- [Soal yang Dikerjakan]
- A) Tulis ulang kutipan tentang BPK dari "ADVERTISEMENT" sampai "BUMN/BUMD dapat dibendung.".
- B) Sambung kutipan tentang BPK mulai sesudah kalimat terakhirnya.

- [Kutipan Dokumen]
>>

Ketika proses seleksi anggota BPK ditangani politisi Senayan ternyata gagal menghasilkan pimpinan lembaga audit negara yang jauh dari pengaruh politik. Menjelang berakhirnya periode BPK tahun 2024, dari sembilan anggota BPK tercatat enam orang berasal dari anggota partai politik dan hanya satu orang yang murni berasal dari pejabat karir BPK. Padahal jumlah pelamar lebih banyak yang berasal dari kalangan profesional. Ironisnya BPK dijadikan tempat penampungan politisi yang gagal terpilih.
ADVERTISEMENT
Sejatinya BPK dalam pencegahan dan pemberantasan korupsi memiliki peranan strategis ketimbang KPK dilihat dari kewenangan dan kelembagaan yang dimiliki. BPK secara rutin setiap tahun melakukan pemeriksaan keuangan dalam rangka pemberian opini dan pemeriksaan kepatuhan terhadap pengelolaan APBN/APBD. Selain itu, BPK dapat dengan inisiatif sendiri melakukan pemeriksaan investigasi indikasi kerugian keuangan negara/daerah apabila memperoleh bukti awal adanya indikasi tindak pidana korupsi.
Disamping itu, BPK dapat melakukan pemeriksaan investigasi perhitungan kerugian keuangan negara/daerah. Pemeriksaan ini dilakukan berdasarkan permintaan Kejaksaan Agung, Polri, dan KPK. Apabila kewenangan tersebut diikuti dengan independensi dan kompetensi yang memadai, maka perilaku koruptif pada kementerian, lembaga negara, Pemda, dan BUMN/BUMD dapat dibendung.

<<

Gambar dengan penanda tubuh yang dilokalkan
>>

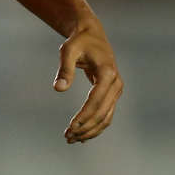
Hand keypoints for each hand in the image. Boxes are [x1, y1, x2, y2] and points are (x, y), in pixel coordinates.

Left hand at [55, 22, 122, 142]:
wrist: (92, 36)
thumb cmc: (79, 42)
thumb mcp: (68, 51)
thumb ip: (64, 70)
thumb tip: (58, 89)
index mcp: (107, 73)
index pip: (96, 100)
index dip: (84, 115)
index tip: (71, 126)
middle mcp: (116, 84)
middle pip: (102, 112)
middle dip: (85, 127)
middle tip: (67, 137)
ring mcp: (116, 90)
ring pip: (106, 117)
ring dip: (90, 130)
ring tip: (71, 138)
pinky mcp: (112, 94)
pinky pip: (106, 114)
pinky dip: (95, 126)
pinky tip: (82, 135)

<<

- [Kunci Jawaban]
- A)
ADVERTISEMENT
Sejatinya BPK dalam pencegahan dan pemberantasan korupsi memiliki peranan strategis ketimbang KPK dilihat dari kewenangan dan kelembagaan yang dimiliki. BPK secara rutin setiap tahun melakukan pemeriksaan keuangan dalam rangka pemberian opini dan pemeriksaan kepatuhan terhadap pengelolaan APBN/APBD. Selain itu, BPK dapat dengan inisiatif sendiri melakukan pemeriksaan investigasi indikasi kerugian keuangan negara/daerah apabila memperoleh bukti awal adanya indikasi tindak pidana korupsi.
Disamping itu, BPK dapat melakukan pemeriksaan investigasi perhitungan kerugian keuangan negara/daerah. Pemeriksaan ini dilakukan berdasarkan permintaan Kejaksaan Agung, Polri, dan KPK. Apabila kewenangan tersebut diikuti dengan independensi dan kompetensi yang memadai, maka perilaku koruptif pada kementerian, lembaga negara, Pemda, dan BUMN/BUMD dapat dibendung.

- B)
Panitia Seleksi Gaya Politisi
Komisi XI DPR memiliki peran, kewenangan dan tanggung jawab memilih anggota BPK untuk selanjutnya disahkan pada rapat paripurna DPR. Setelah itu, Presiden menetapkan anggota BPK terpilih untuk dilantik oleh Mahkamah Agung Oktober 2024. Peran Komisi XI sebagai penyelenggara dan panitia seleksi tidak terpisahkan, sehingga tanggung jawab pemilihan tersebut sepenuhnya berada pada Komisi XI sebagai alat kelengkapan DPR.
ADVERTISEMENT
Saat ini seleksi anggota BPK, proses pendaftaran sampai pemungutan suara untuk menetapkan calon terpilih sepenuhnya berada di tangan DPR. Mekanisme seperti ini membuka ruang terjadinya politik dagang sapi diantara ketum Parpol. Proses seperti ini sulit mendapatkan calon anggota BPK yang terpilih memiliki integritas, kompetensi, dan kualifikasi yang dibutuhkan untuk mengemban tugas dan tanggung jawab di lembaga tersebut.
Keberadaan Pansel anggota BPK yang independen dari kalangan akademisi dan profesional yang terpisah dari Komisi XI menjadi solusi terbaik. Pansel ini dipilih pada rapat Komisi XI untuk memilih minimal tujuh orang akademisi dan profesional dengan keputusan Komisi XI.
Pansel bertugas menyeleksi sebanyak dua kali formasi jabatan yang harus diisi dalam hal ini 10 calon untuk menjadi lima anggota BPK terpilih. Pansel tersebut dapat membuat agenda, persyaratan, dan pengumuman hasil seleksi sesuai tahapan seleksi. Kandidat yang gagal dalam suatu tahapan tidak diperkenankan mengikuti tahap selanjutnya.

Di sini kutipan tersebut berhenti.